Mar 222017

It’s fair to say I’m a big fan of Queen. They shaped my life – the only band to have even a remotely similar effect on me was ELO. (Yes, I’m an Electric Light Orchestra fan. Seriously, if you haven’t listened to the Eldorado or Time operatic albums in the dark you haven’t lived.)

Queen taught me a lot: the emotional perils of travelling at near-relativistic speeds and returning home, that maybe immorality isn’t what fantasy makes it seem like, and, amongst a great many other things, that you need to take a big leap from time to time to avoid getting stuck in a rut.

But you can find more prosaic meanings in Queen, too, if you want to. One of them deals with long term retention. We get that lesson from one of the choruses for Too much love will kill you:

Too much love will kill you,

Just as sure as none at all

Hang on, you may be asking, what’s that got to do with long term retention?

Replace ‘love’ with ‘data’ and you’ve got it.


I’m a fan of the saying:

It’s always better to backup a bit too much than not quite enough.

In fact, it’s something I mention again in my book, Data Protection: Ensuring Data Availability. Perhaps more than once. (I’ve mentioned my book before, right? If you like my blog or want to know more about data protection, you should buy the book. I highly recommend it…)

That’s something that works quite succinctly for what I’d call operational backups: your short term retention policies. They’re going to be the backups where you’re keeping say, weekly fulls and daily incrementals for (typically) between 4-6 weeks for most businesses. For those sorts of backups, you definitely want to err on the side of caution when choosing what to backup.

Now, that’s not to say you don’t err on the side of caution when you’re thinking about long term retention, but caution definitely becomes a double-edged sword: the caution of making sure you’re backing up what you are required to, but also the caution of making sure you’re not wasting money.

Let’s start with a simpler example: do you backup your non-production systems?
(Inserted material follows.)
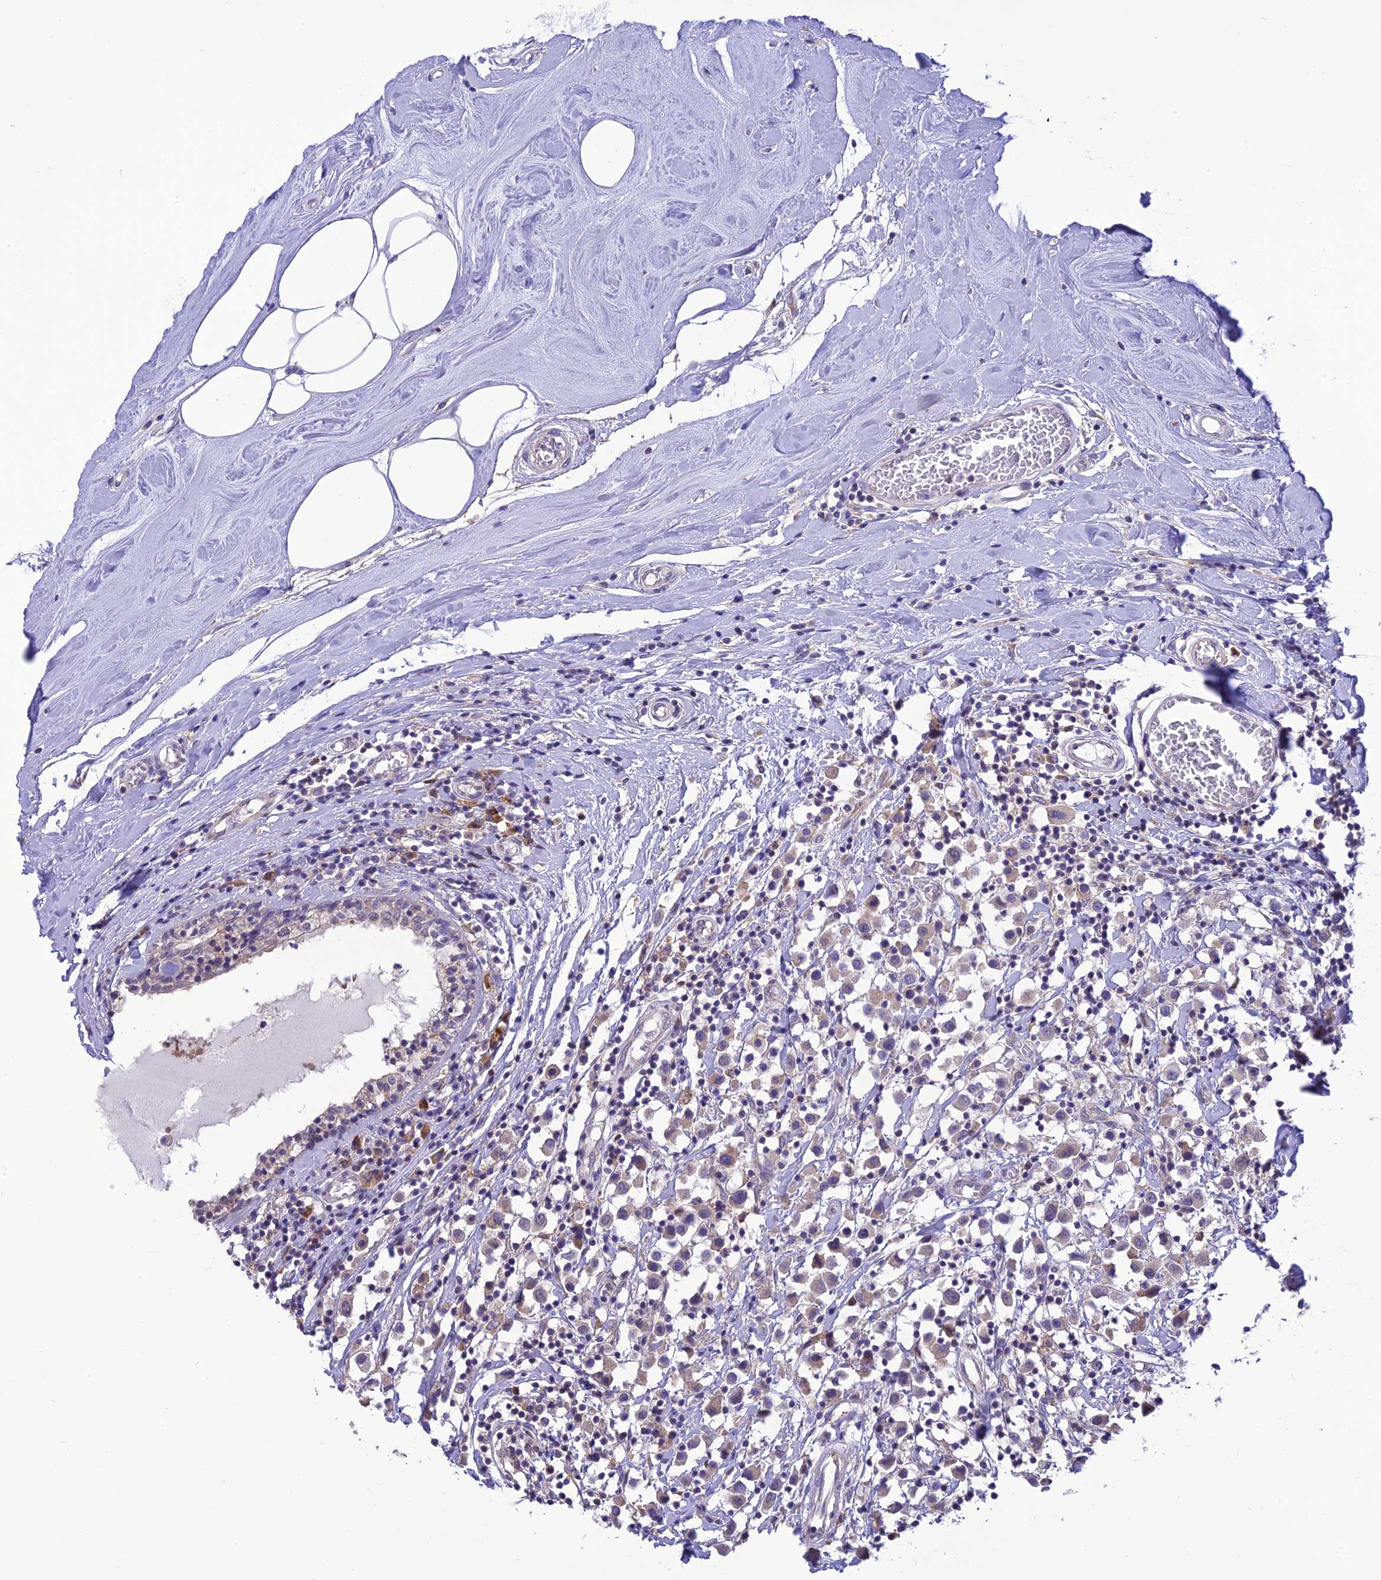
{"staining": {"intensity": "weak", "quantity": "25%-75%", "location": "cytoplasmic/membranous"}, "tissue": "breast cancer", "cell_type": "Tumor cells", "image_type": "cancer", "snomed": [{"axis": "morphology", "description": "Duct carcinoma"}, {"axis": "topography", "description": "Breast"}], "caption": "An image of infiltrating ductal carcinoma (breast) stained for a protein shows weak cytoplasmic/membranous brown staining in tumor cells. The staining was performed using DAB to visualize the protein expression in brown, while the nuclei were stained in blue with hematoxylin (Magnification: 20x).", "gene": "RNF126", "patient": {"sex": "female", "age": 61}}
For a lot of environments, the answer is ‘yes’ (and that’s good). So if the answer is ‘yes’, let me ask the follow-up: do you apply the same retention policies for your non-production backups as you do for your production backups? And if the answer to that is ‘yes’, then my final question is this: why? Specifically, are you doing it because it’s (a) habit, (b) what you inherited, or (c) because there’s a mandated and sensible reason for doing so? My guess is that in 90% of scenarios, the answer is (a) or (b), not (c). That’s OK, you’re in the same boat as the rest of the industry.

Let’s say you have 10TB of production data, and 5TB of non-production data. Not worrying about deduplication for the moment, if you’re doing weekly fulls and daily incrementals, with a 3.5% daily change (because I want to hurt my brain with mathematics tonight – trust me, I still count on my fingers, and 3.5 on your fingers is hard) with a 5 week retention period then you’re generating:

  • 5 x (10+5) TB in full backups
  • 30 x ((10+5) x 0.035) TB in incremental backups

That’s 75 TB (full) + 15.75 TB (incr) of backups generated for 15TB of data over a 5 week period. Yes, we’ll use deduplication because it’s so popular with NetWorker and shrink that number quite nicely thank-you, but 90.75 TB of logical backups over 5 weeks for 15TB of data is the end number we get at.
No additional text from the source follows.